While I was reading about the intimidating nature of Derfel Cadarn, I couldn't help but notice his immense power in the various poems and annales—he fought the Anglo-Saxons in Edinburgh and across England and Wales. He was a renowned man; a man who serves as the central character in Bernard Cornwell's Warlord Chronicles. Though a work of fiction, it's based on historical events from the British wars fending off the Germanic influx of invaders. Derfel Cadarn is rightly portrayed as an exceptionally skilled and courageous fighter. This led me to wonder about the true identity of the historical figure behind the character, Saint Derfel, and what we might glean from that era.

Derfel Cadard

I found a man called Saint Derfel who lived in Wales during the 6th century. He was highly revered by the Catholic Church. Prior to his priesthood, he was likely a trained warrior, which is what Cornwell's book focuses on. After the great Roman departure from Celtic Britain, Roman culture remained somewhat, but the old tribal tensions returned, and territorial dispute fragmented the land. War was everywhere. Irish pirates, Picts, Saxons and neighbouring tribes. 

Celtic 3d art

Derfel was a proficient and fierce fighter who led a troop of his own. However, he was not only proficient at killing, but also extremely loyal and honourable to King Arthur. What sets him apart is that he encompasses dual qualities, being both a warrior and later, a priest, a hero and a sinner. This combination makes him a compelling character, and on that, I recommend reading the Winter King by Bernard Cornwell.

Celtic Britons

It is true, Derfel Cadarn is associated with King Arthur in legend, but it is unclear whether he actually fought alongside any King Arthur-like figure back in those ancient times. That being said, sources still mention Derfel Cadarn as being with the legendary King himself. I would have been terrified to fight alongside these men; hearing the dying broadcast their agonising pleas to their gods, haunting the crimson battlefield. They expected all men to fight and few survived too see their twilight years. 

Romano British warriors, one on a horse the other on foot

Consider, the Triad of Welsh Tales and Legends of Medieval Wales, De Feuer (Derfel) is mentioned as one of the 'three best knights in Arthur's court'. The 7th-century Welsh epic 'Y Gododdin' celebrates Derfel as a warrior who fought alongside other heroes at the Battle of Catret, including Gwavrdur, a pissible pre-curse of todays legendary King Arthur. However, we cannot prove Gwawrddur is really King Arthur. In later Welsh writing, Derfel is a close confidant of Arthur, and is centred within numerous of Arthur's battles.

A cwrtoon 3d celt

Discerning fact from is very difficult. Are these stories based on any particular historical truth? People may claim these legends come from pure mythology—what inspires our mythology? Marching directly into a fight with hordes of murderous, Germanic invaders, who are militarily superior? It seemed like imminent death, near suicide but these resilient Romano-Celtic Britons used strategy and terrified them.
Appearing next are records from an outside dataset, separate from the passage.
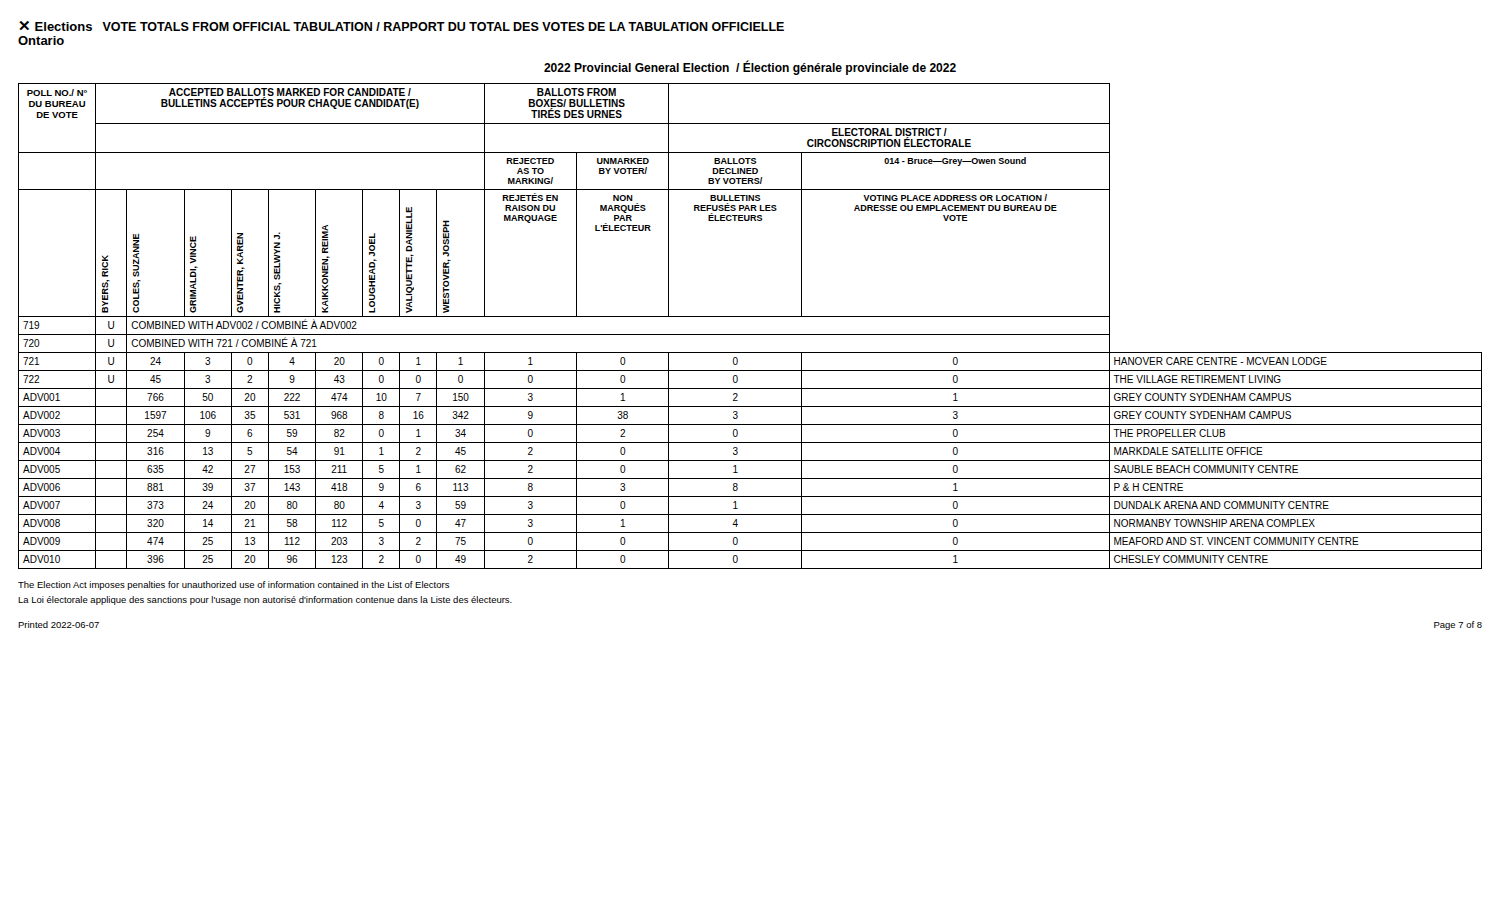✕ Elections
Ontario
VOTE TOTALS FROM OFFICIAL TABULATION / RAPPORT DU TOTAL DES VOTES DE LA TABULATION OFFICIELLE
2022 Provincial General Election / Élection générale provinciale de 2022
| POLL NO./ N° DU BUREAU DE VOTE | ACCEPTED BALLOTS MARKED FOR CANDIDATE / BULLETINS ACCEPTÉS POUR CHAQUE CANDIDAT(E) | BALLOTS FROM BOXES/ BULLETINS TIRÉS DES URNES | |
| --- | --- | --- | --- |
| | | ELECTORAL DISTRICT / CIRCONSCRIPTION ÉLECTORALE |
| | | REJECTED AS TO MARKING/ | UNMARKED BY VOTER/ | BALLOTS DECLINED BY VOTERS/ | 014 - Bruce—Grey—Owen Sound |
| | BYERS, RICK | COLES, SUZANNE | GRIMALDI, VINCE | GVENTER, KAREN | HICKS, SELWYN J. | KAIKKONEN, REIMA | LOUGHEAD, JOEL | VALIQUETTE, DANIELLE | WESTOVER, JOSEPH | REJETÉS EN RAISON DU MARQUAGE | NON MARQUÉS PAR L'ÉLECTEUR | BULLETINS REFUSÉS PAR LES ÉLECTEURS | VOTING PLACE ADDRESS OR LOCATION / ADRESSE OU EMPLACEMENT DU BUREAU DE VOTE |
| 719 | U | COMBINED WITH ADV002 / COMBINÉ À ADV002 |
| 720 | U | COMBINED WITH 721 / COMBINÉ À 721 |
| 721 | U | 24 | 3 | 0 | 4 | 20 | 0 | 1 | 1 | 1 | 0 | 0 | 0 | HANOVER CARE CENTRE - MCVEAN LODGE |
| 722 | U | 45 | 3 | 2 | 9 | 43 | 0 | 0 | 0 | 0 | 0 | 0 | 0 | THE VILLAGE RETIREMENT LIVING |
| ADV001 | | 766 | 50 | 20 | 222 | 474 | 10 | 7 | 150 | 3 | 1 | 2 | 1 | GREY COUNTY SYDENHAM CAMPUS |
| ADV002 | | 1597 | 106 | 35 | 531 | 968 | 8 | 16 | 342 | 9 | 38 | 3 | 3 | GREY COUNTY SYDENHAM CAMPUS |
| ADV003 | | 254 | 9 | 6 | 59 | 82 | 0 | 1 | 34 | 0 | 2 | 0 | 0 | THE PROPELLER CLUB |
| ADV004 | | 316 | 13 | 5 | 54 | 91 | 1 | 2 | 45 | 2 | 0 | 3 | 0 | MARKDALE SATELLITE OFFICE |
| ADV005 | | 635 | 42 | 27 | 153 | 211 | 5 | 1 | 62 | 2 | 0 | 1 | 0 | SAUBLE BEACH COMMUNITY CENTRE |
| ADV006 | | 881 | 39 | 37 | 143 | 418 | 9 | 6 | 113 | 8 | 3 | 8 | 1 | P & H CENTRE |
| ADV007 | | 373 | 24 | 20 | 80 | 80 | 4 | 3 | 59 | 3 | 0 | 1 | 0 | DUNDALK ARENA AND COMMUNITY CENTRE |
| ADV008 | | 320 | 14 | 21 | 58 | 112 | 5 | 0 | 47 | 3 | 1 | 4 | 0 | NORMANBY TOWNSHIP ARENA COMPLEX |
| ADV009 | | 474 | 25 | 13 | 112 | 203 | 3 | 2 | 75 | 0 | 0 | 0 | 0 | MEAFORD AND ST. VINCENT COMMUNITY CENTRE |
| ADV010 | | 396 | 25 | 20 | 96 | 123 | 2 | 0 | 49 | 2 | 0 | 0 | 1 | CHESLEY COMMUNITY CENTRE |
The Election Act imposes penalties for unauthorized use of information contained in the List of Electors
La Loi électorale applique des sanctions pour l'usage non autorisé d'information contenue dans la Liste des électeurs.
Printed 2022-06-07
Page 7 of 8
After the Anglo-Saxon loss at the battle of Badon, the invaders kept away from the Britons decades. 

The blogger as a cartoon dressed as a celt

In the Winter King, Derfel's story is about bravery, loyalty and honour during challenging times. This all had a significant impact on everyone's lives. During the Celtic wars against the invading Anglo-Saxons, individuals such as Derfel Cadarn emerged as true examples on how to take the fight to the invaders.